La scène se passe dans le film Ma femme est une actrice. Charlotte Gainsbourg y rayonne, étincelle de charme, de discrétion. Elle scrute les rayons d’un magasin de disques. L’origine de sa passion musicale n’est pas difficile à trouver, avec son père Serge, le plus grand créateur de la chanson française, le plus adulé parmi les mélomanes branchés du monde entier. Et sa mère, la divine Jane Birkin, icône des écrans, chanteuse portée aux nues. Chanteuse, Jane? Pas vraiment. Comme sa fille Charlotte: des murmureuses. Elles ne chantent pas, elles susurrent tout en douceur, tout en volupté. Follement sexy.

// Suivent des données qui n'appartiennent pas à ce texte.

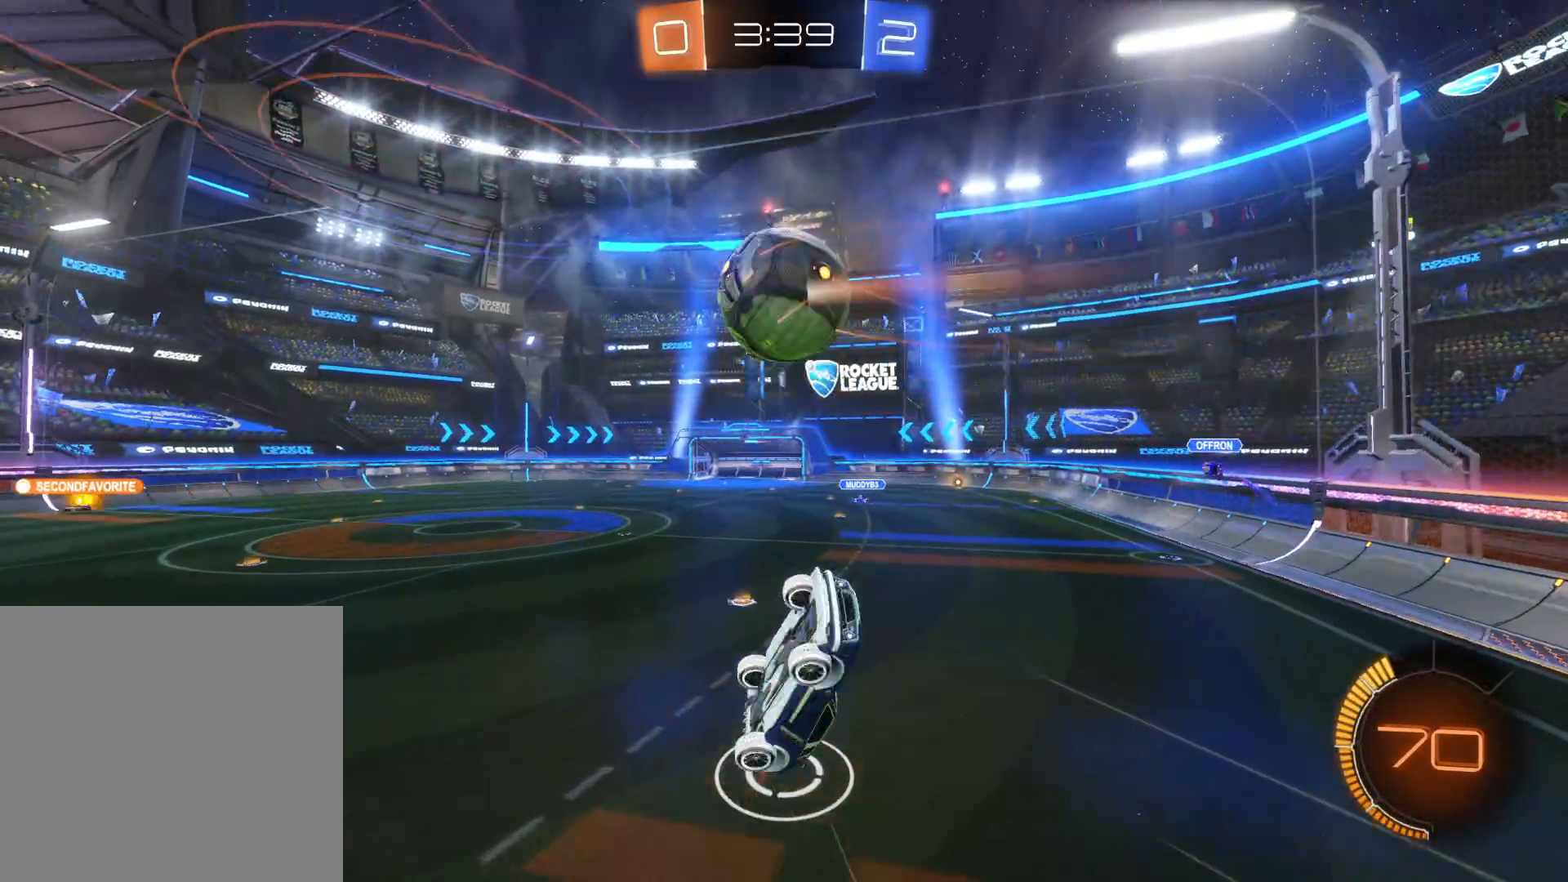
{"buttons": ["R2"], "left_stick": "up", "right_stick": "center", "events": [[50, "TRIANGLE", "down"], [200, "TRIANGLE", "up"]]}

On a rencontré Charlotte dans la suite d’un chic hôtel montréalais. Les journalistes la pressent de questions, elle répond de bonne grâce, simplement, même aux plus indiscrètes. Courageuse femme, répondre sans arrêt aux mêmes questions sur ses parents et son mari réalisateur de films. Mais ce qui importe vraiment pour elle, on le sent, c’est la qualité de son disque, 5:55, sorti il y a un mois en Europe et tout juste arrivé ici. Elle en parle comme d’un désir, presque charnel: "J’en avais vraiment envie. C’est vrai qu’Air m’a poussée, sinon j’aurais pu en discuter avec eux pendant des années avant de me lancer. Mais je n’ai eu besoin que d’un petit coup de pouce."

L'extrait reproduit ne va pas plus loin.